*WORK REQUEST 1*
Answer these questions about the forum post on Tamhane's equations:
(a) Who claimed that Tamhane's equations were wrong?
(b) According to the post, in what respect are Tamhane's equations exact?
(c) If one current is toward the other while one is orthogonal, in what direction is the force?

In the thread "Ampere's law proves the reality of the magnetic field"
Tamhane produced a couple of equations:

1: F=(Ia) dot (Ib)/r^2
2: F= (Ia cross r) cross Ib/r^3

These equations are basically correct. Though approximate in
magnitude, they are exact in the direction of the force involved.
Thus, since Tamhane was only interested in the direction of the
force, these equations were sufficient to demonstrate his point.

Bilge, Franz Heyman, and Bill Hobba all claimed that his
equations were wrong because he used a vector current
instead of a scalar current. But as demonstrated by Griffiths
("Introduction to Electrodynamics" 202-204) it is possible to
use a vector current and obtain the correct answers.

In the proccess of arguing about the benifits of vector current
on that thread, I derived Tamhane's equations, but unfortunately,
I did it terribly!

I would like to redo the derivation here in the hopes that by
people understanding Tamhane's equations, they will better
understand his very clever argument.

Imagine a length element dla of a current Ia in a magnetic field B.
The force for a current in a magnetic field can be derived from
the Lorentz force law which gives:

F=integral(Ia cross B)dla (from Griffiths eq. 5.15)________1

Now imagine that the magnetic field is being created by a current Ib
over a length lb. The equation for the magnetic field B is then:

B=mu/4pi integral((Ib cross r)/r^3)dlb (from Griffiths eq. 5.28)_2

Now substituting this into equation (1) yields:

F=integral(Ia cross (mu/4pi integral((Ib cross r)/r^3)dlb)dla___3

Now imagine that we will use very short segments of equal length
so that la=lb=L=very short. We will also have enough distance
between them so that over the integral to a good approximation,
the distance r does not vary. For these short segments and
sufficient separation, everything comes out of the integrals thus:

F=muL^2/4pi Ia cross (Ib cross r)/r^3___________________4

The interesting thing about this equation is that it is the
magnetic analogy to coulomb's law as it gives a direct force relation
between two short segments of current. It is not a perfect analogy
since the current can't be a point or else L=0 and thus F=0. But
it is sufficient for the purposes at hand.

To understand the direction of the force, it is useful to apply an
identity which yields:

F=muL^2/4pi( Ib(Ia dot r)/r^3 - (Ia dot Ib)/r^2 )___________5

The direction of the first term is the same as Ib and the second
term has the direction of the separation r. (r is the scalar
magnitude in the denominator.)

Now if the currents are in parallel planes, then (Ia dot r)=0 and the
only force is between the two segments. But if one current is toward
the other while one is orthagonal, then (Ia dot Ib)=0 and the force
is in the direction of Ib.

So Tamhane's question is: How can it be that an object
would influence a distant object to move in a direction
perpendicular to the line connecting the two objects UNLESS
it is the REAL magnetic field applying the force?

This is also a problem for SR since the usual SR explanation
explains magnetism as an excess electric field as seen from
a particular frame of reference...BUT since the electric field
(in the quasi-static limit) always points in the direction of
the line connecting the two objects, SR apparently does not
fully explain amperes law.

Thanks to Tamhane for bringing up this very interesting point.

H.Ellis Ensle

"Harold Ensle" wrote in message
nk.net...

Collected data:
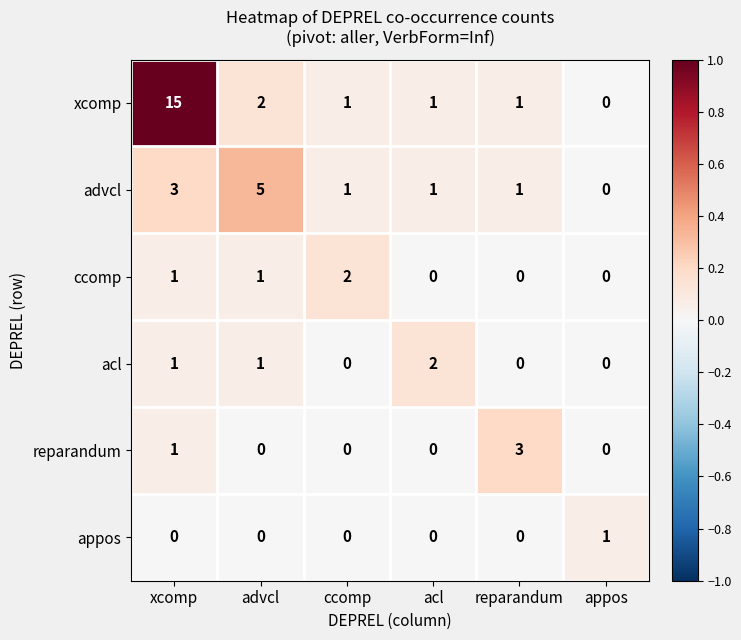

How many categories are shown in the chart?

6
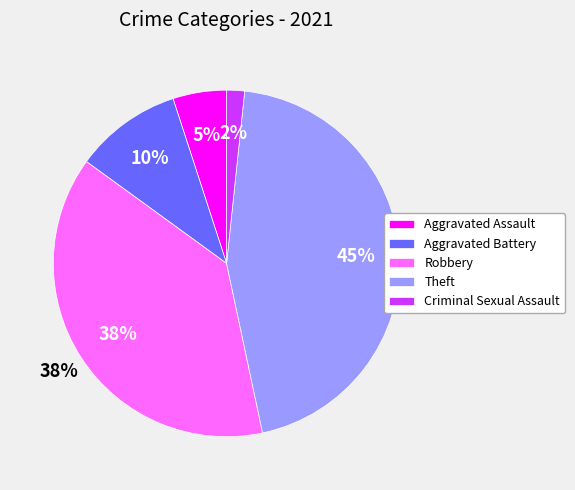

To the nearest percent, what percentage of the pie is Robbery?

38%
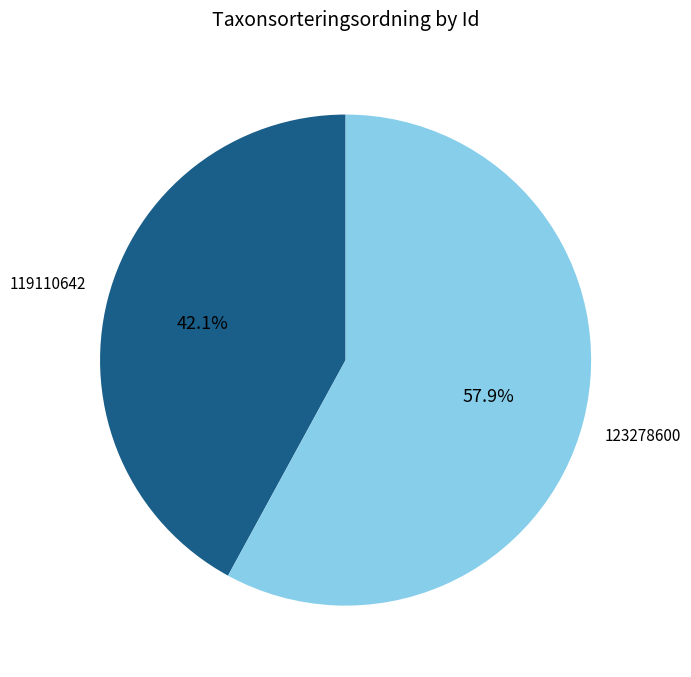

Does any single category account for the majority?

Yes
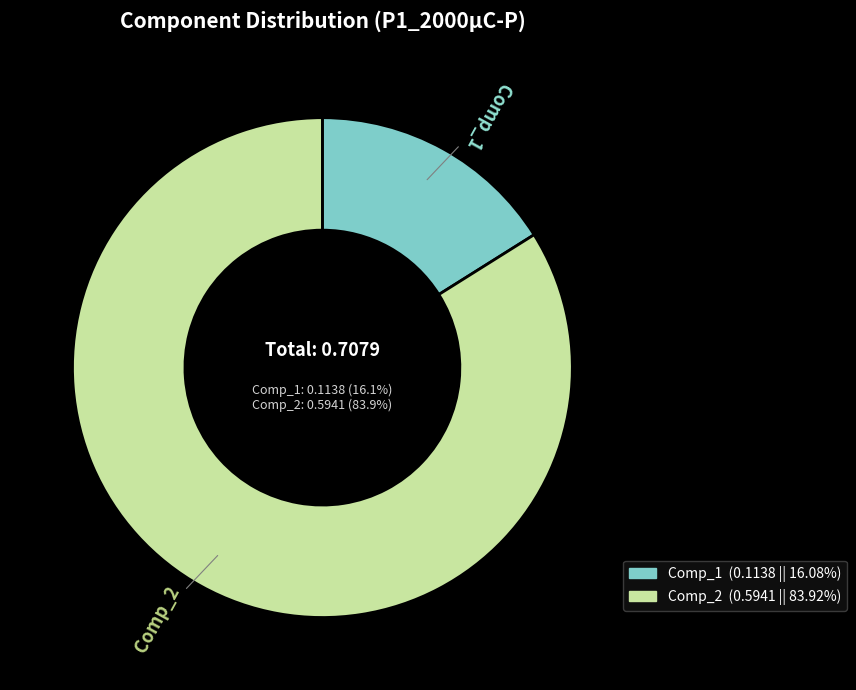

Rank the categories by value from highest to lowest.

Comp_2, Comp_1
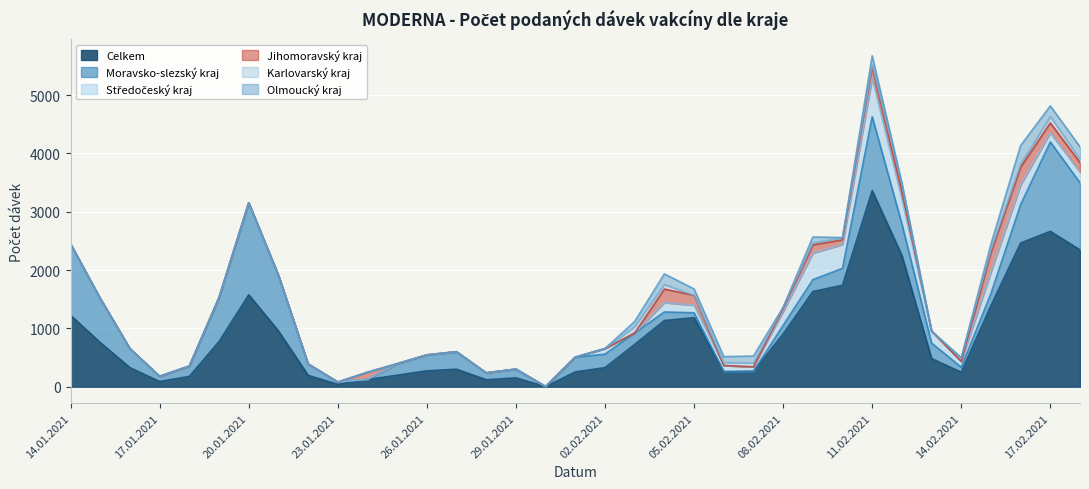

Which series has the widest spread of values?

Celkem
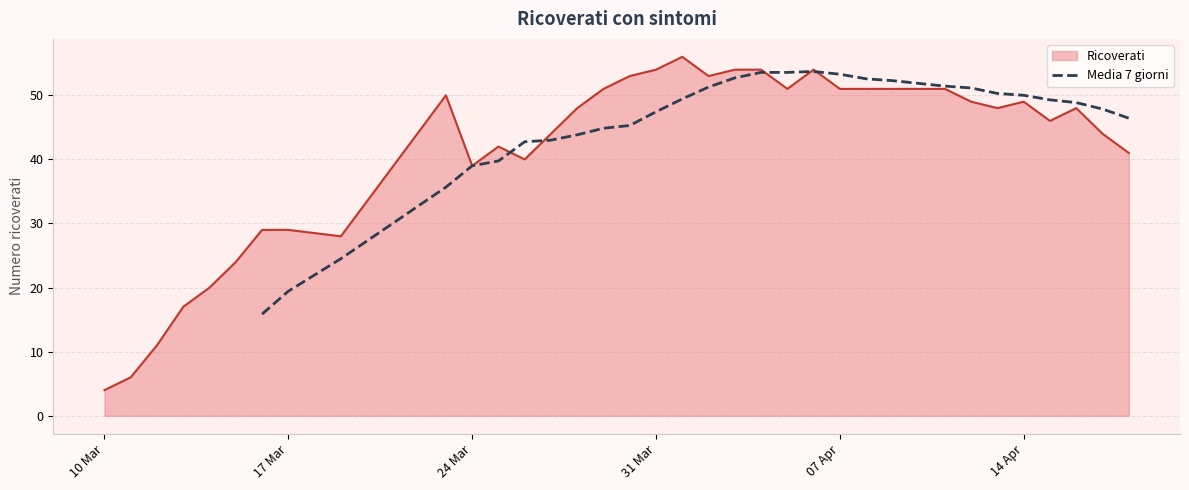

The Media 7 giorni series shows 81.9 at 07 Apr. True or false?

False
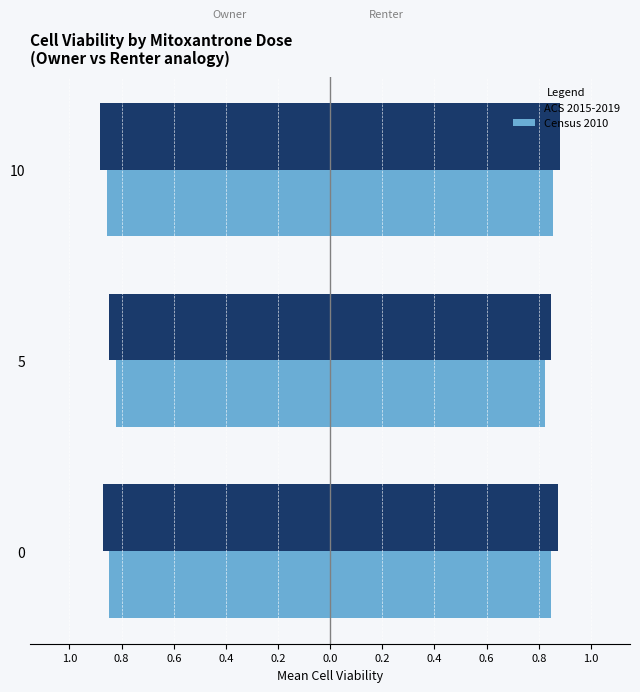

How many bars are there in total?

6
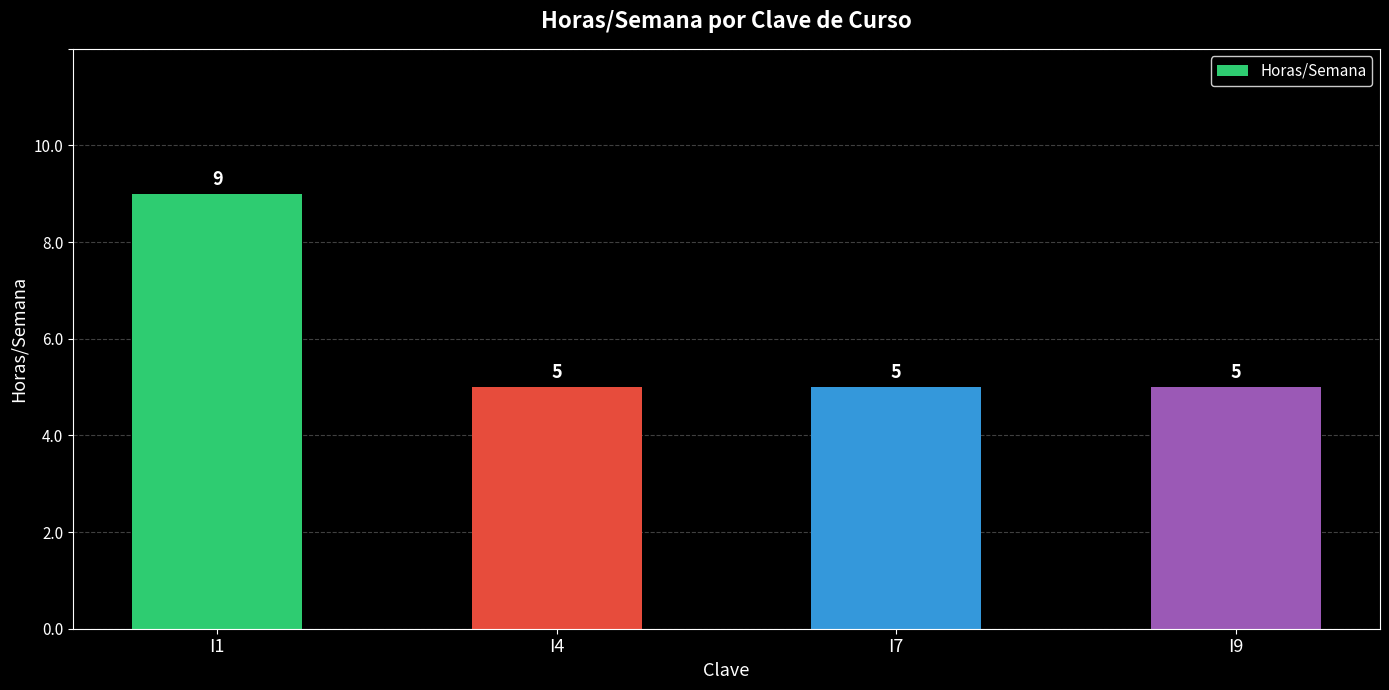

What is the difference between the maximum and minimum values?

4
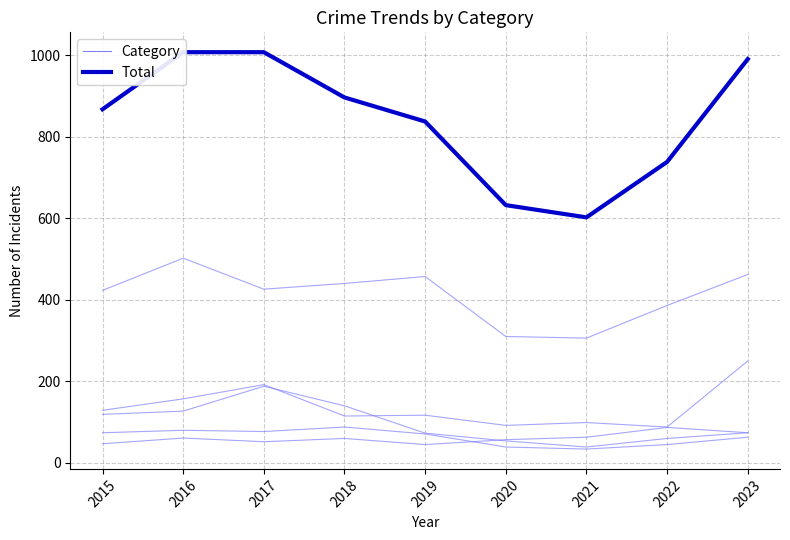

True or false: Aggravated Assault has a value of 47 at 2015.

True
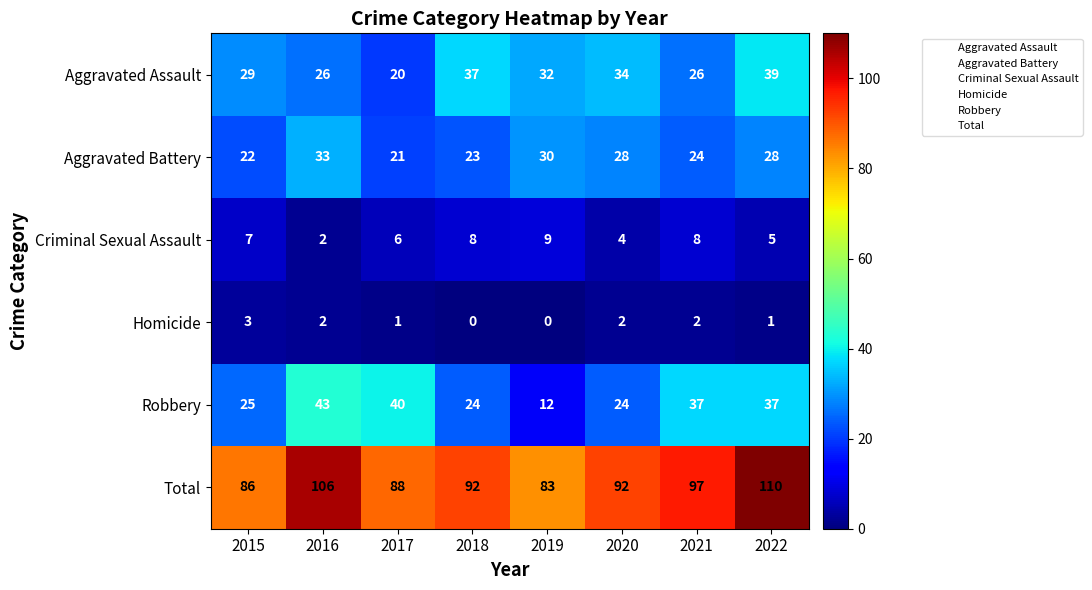

At how many categories does at least one series exceed 109?

1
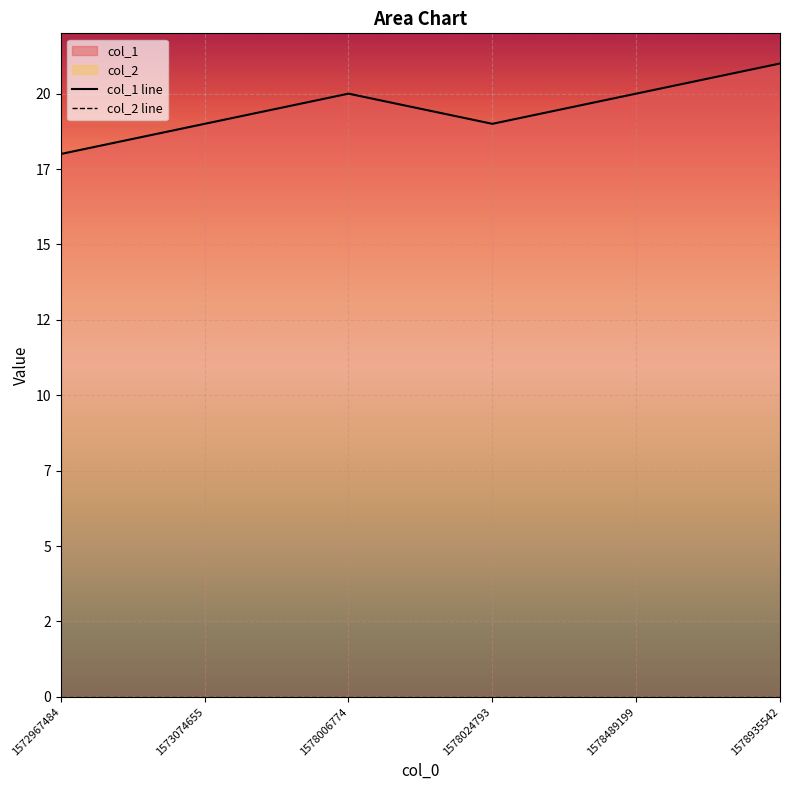

Reading left to right, list all the values displayed in this chart.

col_1 line: 18	19	20	19	20	21
col_2 line: 0	0	0	0	0	0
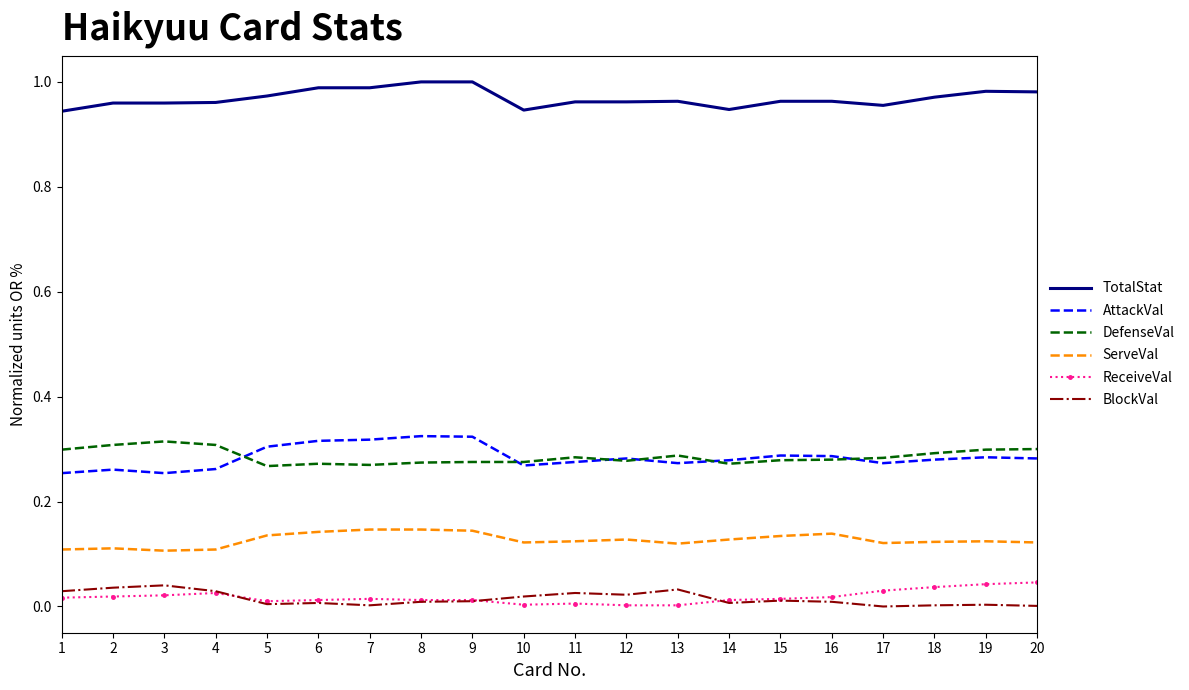

Which series has the largest total across all categories?

TotalStat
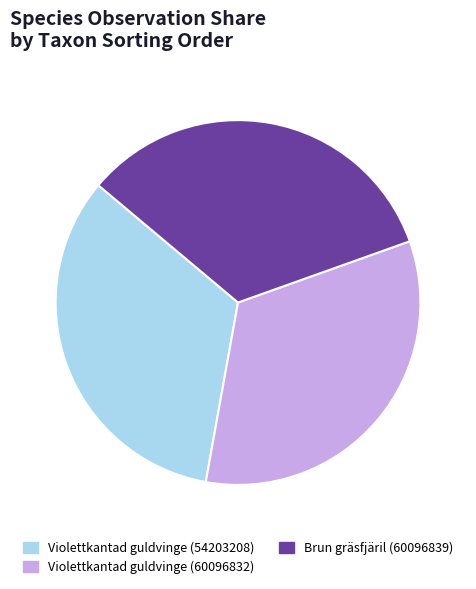

Does any single category account for the majority?

No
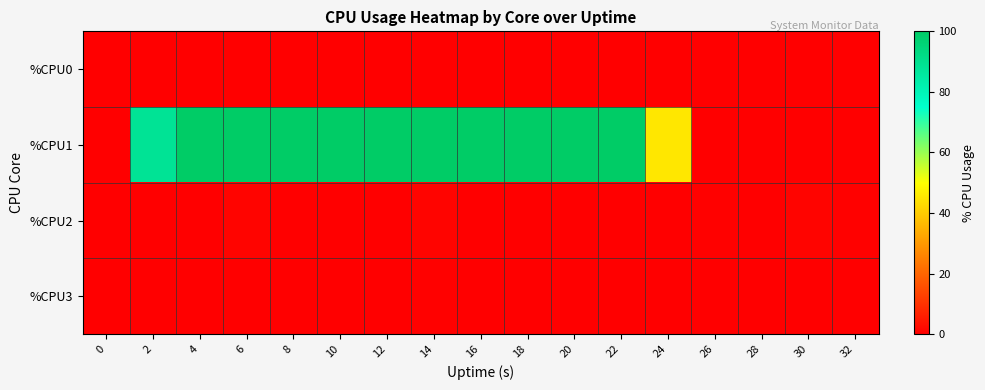

Reading right to left, transcribe all the data shown in this chart.

%CPU0: 32=0.0	30=0.0	28=0.0	26=0.0	24=0.0	22=0.0	20=0.0	18=0.0	16=0.0	14=0.0	12=0.0	10=0.0	8=0.0	6=0.0	4=0.0	2=0.0	0=0.0
%CPU1: 32=0.0	30=0.0	28=0.0	26=0.0	24=45.5	22=100.0	20=100.0	18=100.0	16=100.0	14=100.0	12=100.0	10=100.0	8=100.0	6=100.0	4=100.0	2=88.4	0=0.0
%CPU2: 32=0.5	30=1.0	28=0.0	26=0.5	24=0.0	22=0.0	20=0.0	18=0.0	16=0.0	14=1.0	12=0.0	10=0.0	8=0.0	6=1.0	4=0.0	2=0.0	0=0.0
%CPU3: 32=0.0	30=0.0	28=0.0	26=0.0	24=0.0	22=0.0	20=0.0	18=0.0	16=0.0	14=0.5	12=0.0	10=0.0	8=0.0	6=0.0	4=0.0	2=0.0	0=0.0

*WORK REQUEST 2*
Recast the collected data entries, from the line containing "Reading left to" up to and including the last line of the entries, as a Markdown table with the columns Row and Line. Give one row per line, skip blank lines, and leave the pictures out.

*ANSWER AREA 1*
(a) Bilge, Franz Heyman, and Bill Hobba.
(b) They are exact in the direction of the force involved.
(c) In the direction of Ib.

*ANSWER AREA 2*
| Row | Line |
|---|---|
| 1 | Reading left to right, list all the values displayed in this chart. |
| 2 | col_1 line: 18	19	20	19	20	21 |
| 3 | col_2 line: 0	0	0	0	0	0 |
| 4 | Which series has the largest total across all categories? |
| 5 | TotalStat |
| 6 | Does any single category account for the majority? |
| 7 | No |
| 8 | Reading right to left, transcribe all the data shown in this chart. |
| 9 | %CPU0: 32=0.0	30=0.0	28=0.0	26=0.0	24=0.0	22=0.0	20=0.0	18=0.0	16=0.0	14=0.0	12=0.0	10=0.0	8=0.0	6=0.0	4=0.0	2=0.0	0=0.0 |
| 10 | %CPU1: 32=0.0	30=0.0	28=0.0	26=0.0	24=45.5	22=100.0	20=100.0	18=100.0	16=100.0	14=100.0	12=100.0	10=100.0	8=100.0	6=100.0	4=100.0	2=88.4	0=0.0 |
| 11 | %CPU2: 32=0.5	30=1.0	28=0.0	26=0.5	24=0.0	22=0.0	20=0.0	18=0.0	16=0.0	14=1.0	12=0.0	10=0.0	8=0.0	6=1.0	4=0.0	2=0.0	0=0.0 |
| 12 | %CPU3: 32=0.0	30=0.0	28=0.0	26=0.0	24=0.0	22=0.0	20=0.0	18=0.0	16=0.0	14=0.5	12=0.0	10=0.0	8=0.0	6=0.0	4=0.0	2=0.0	0=0.0 |